We were curious about whether these discussions and claims were really true. We started looking at statistics but could not make any sense of them. What do the indicated hectares mean for the local self-sufficiency levels? What are the differences between the North and the South of the state of Hesse? Given this initial premise, we performed our calculations. First, we calculated different self-sufficiency degrees for animal products (meat, eggs, dairy) and plants (cereals, legumes, vegetables, oil, sugar, potatoes) and were proven right: self-sufficiency levels are way too low for current consumption behaviour. Then, we calculated the number of livestock necessary to reach a self-sufficiency level of 100% for animal products, and compared the land consumed for feeding this livestock (SSD 100%) with the land used to feed the current livestock. In both scenarios, the land necessary for feeding exceeded the available cropland and pastureland. Thus, we adapted this method to the scenario where everyone ate as the planetary health diet recommends and could substantially decrease the number of livestock. The results show that although land to feed animals (PHD livestock) and for direct human consumption is available, we could observe that farmers’ practices are neither sustainable nor able to feed us properly. Based on these results, we developed the utopian-based model (a seven-year crop rotation and extensive husbandry) just to see what could be possible if everybody acted differently. With our calculation results, we were able to demonstrate the potential for positive change: mathematically, in this scenario, most of the regions are able to feed themselves a balanced plant-based diet and keep the necessary number of livestock in an extensive and sustainable way. However, more livestock is needed because of the consequently lower production rates.

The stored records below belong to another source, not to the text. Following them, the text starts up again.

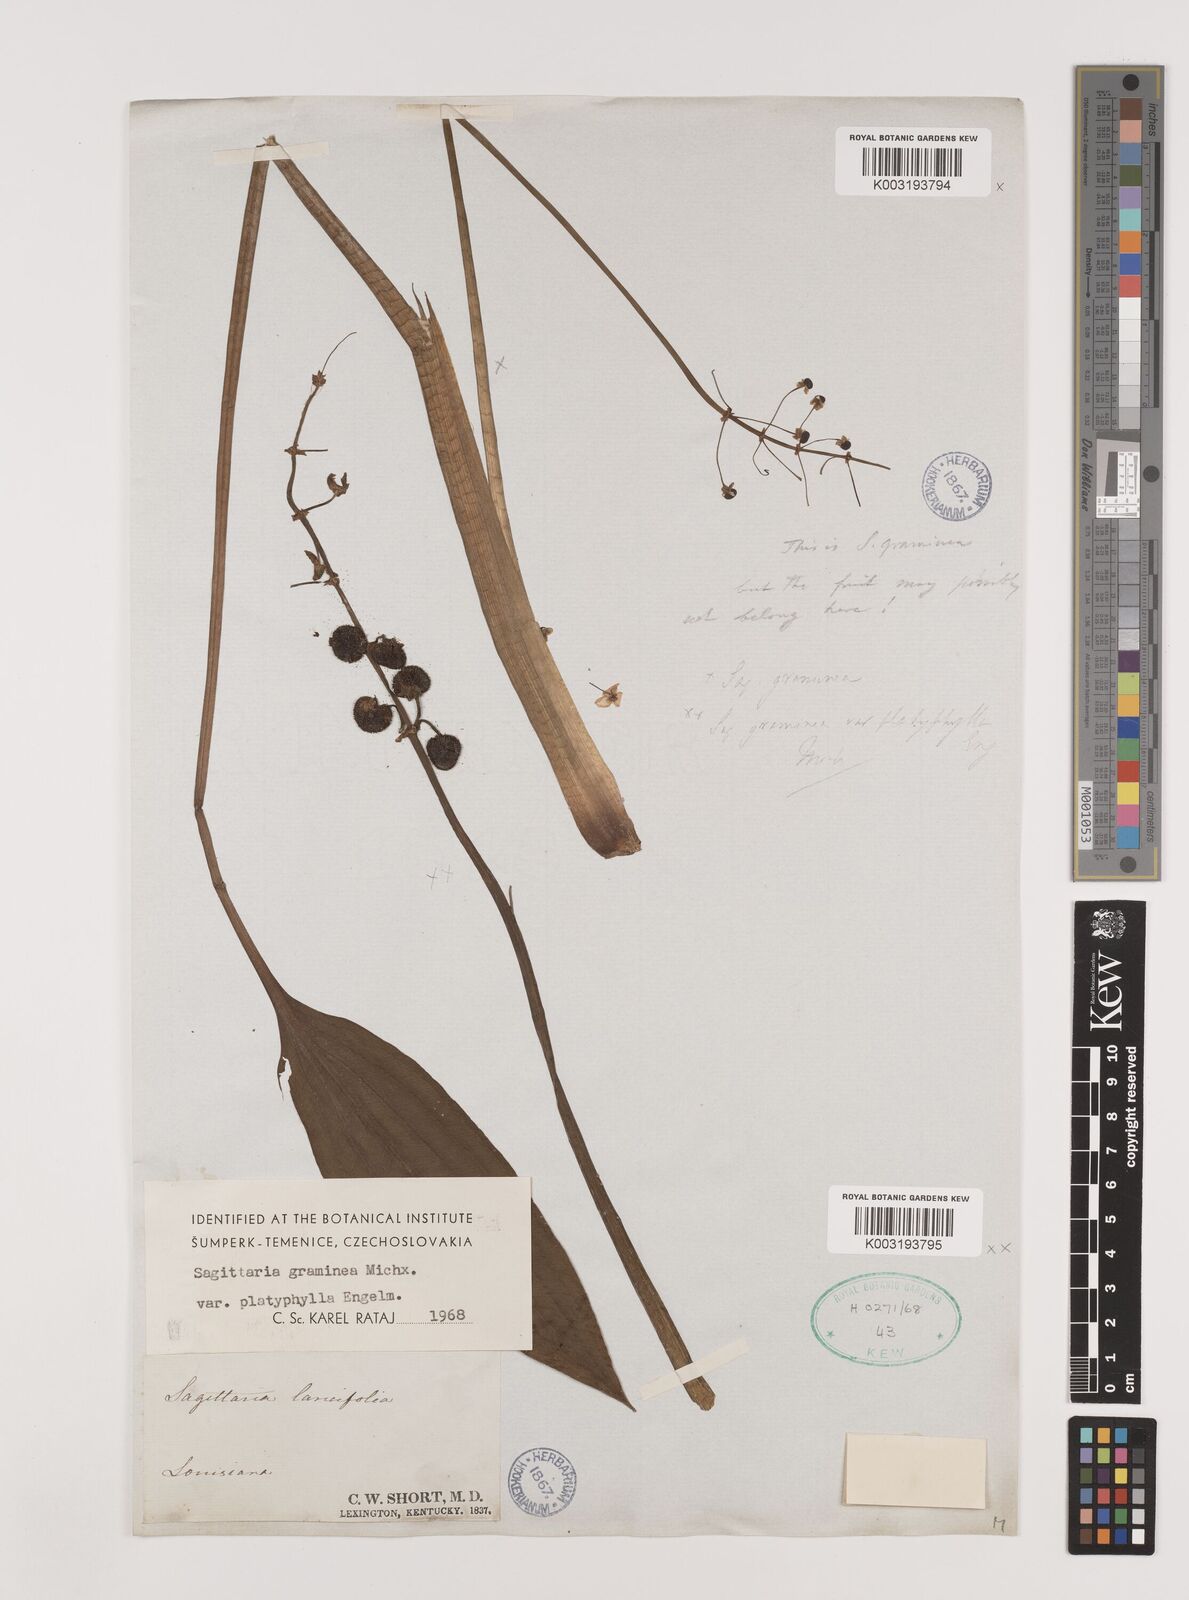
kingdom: Plantae
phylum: Tracheophyta
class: Liliopsida
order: Alismatales
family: Alismataceae
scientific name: Alismataceae
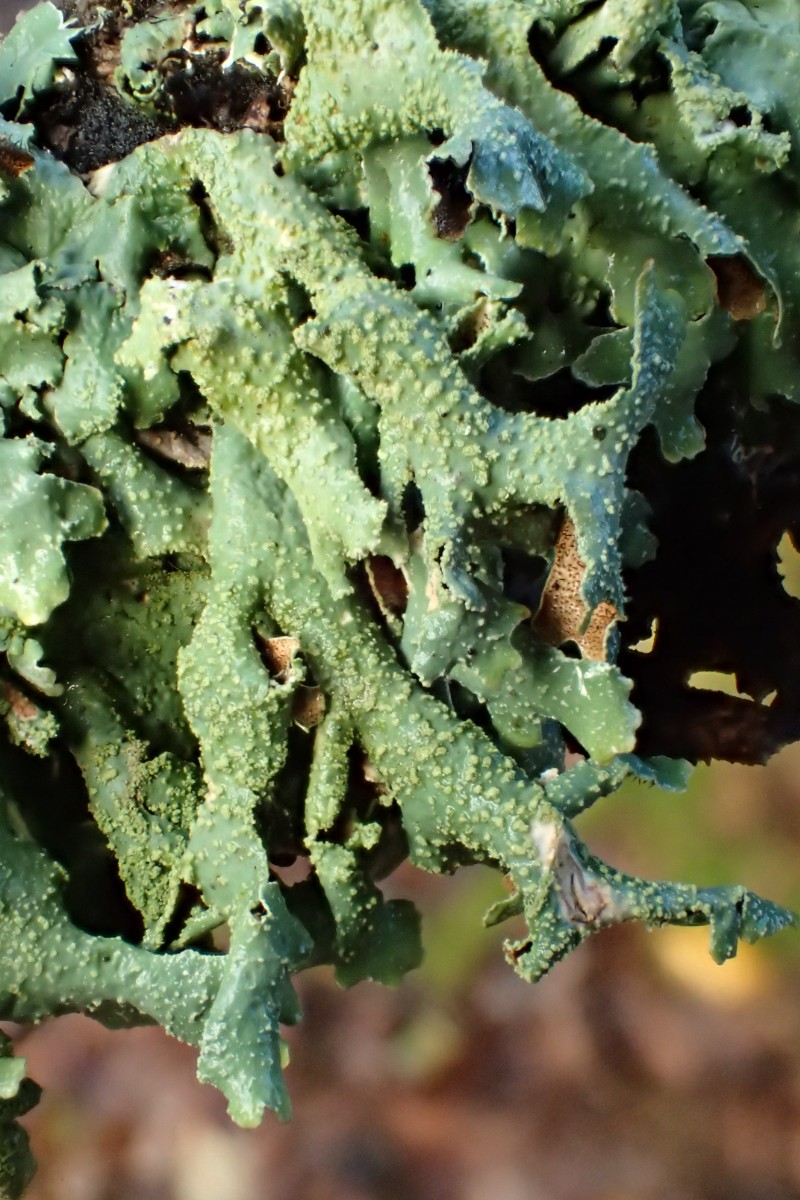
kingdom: Fungi
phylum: Ascomycota
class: Lecanoromycetes
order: Lecanorales
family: Parmeliaceae
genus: Parmelia
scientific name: Parmelia submontana
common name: langlobet skållav
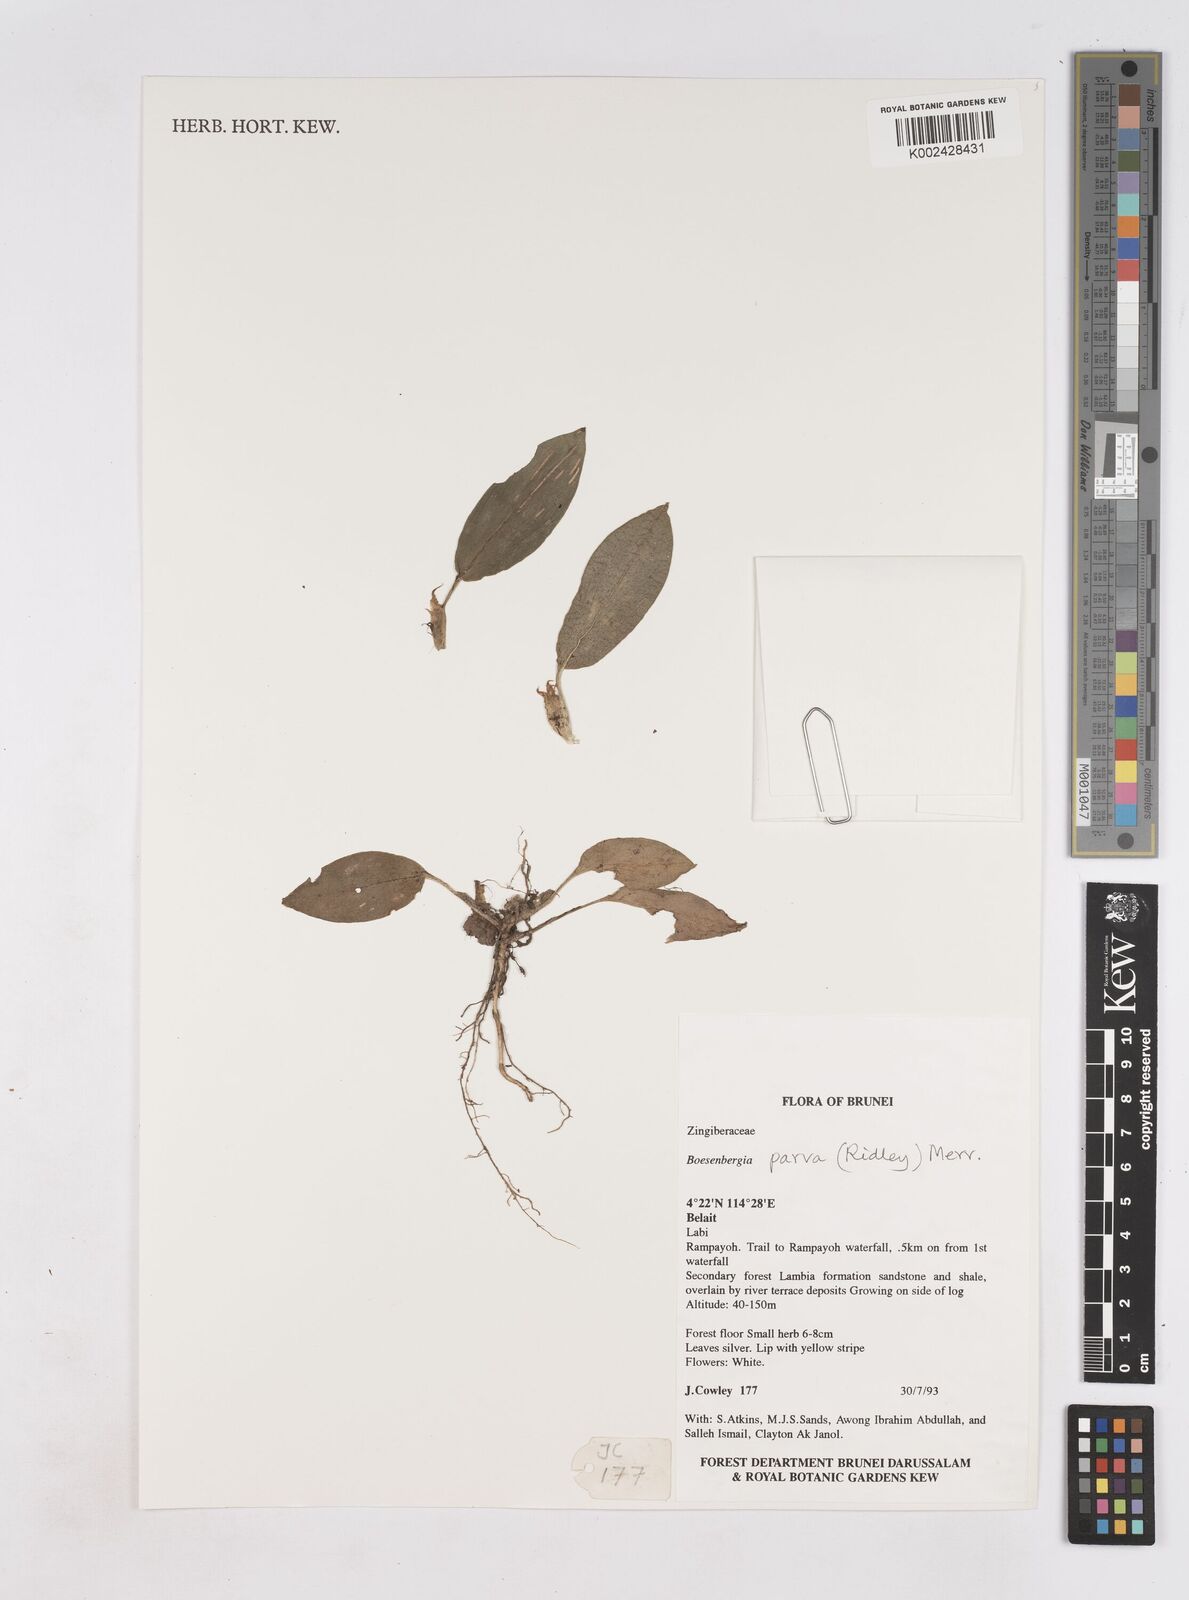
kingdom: Plantae
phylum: Tracheophyta
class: Liliopsida
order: Zingiberales
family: Zingiberaceae
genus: Boesenbergia
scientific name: Boesenbergia parva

Though not in scope of this study, the question remains about how things could change. This question is one of the most important of our time. To ‘extinguish the burning house’, to rephrase Greta Thunberg’s words, we believe that we need an army of tools for this challenge. As stated above, food production accounts for about one-third of total greenhouse-gas emissions, so acting in this sector is key. Our contribution to this massive project is our model, which can be easily adapted to user-friendly tools, such as an app that shows one’s personal land consumption based on consumption behaviour, including smiley faces and frowning faces (as we have indicated above that people love them). Our figures and data can be used for campaigns and round-table discussions; policy makers can use them to convince their opponents to start changing our food systems. Even though the challenges are immense and may appear impossible to overcome, it is crucial that we persist in our efforts.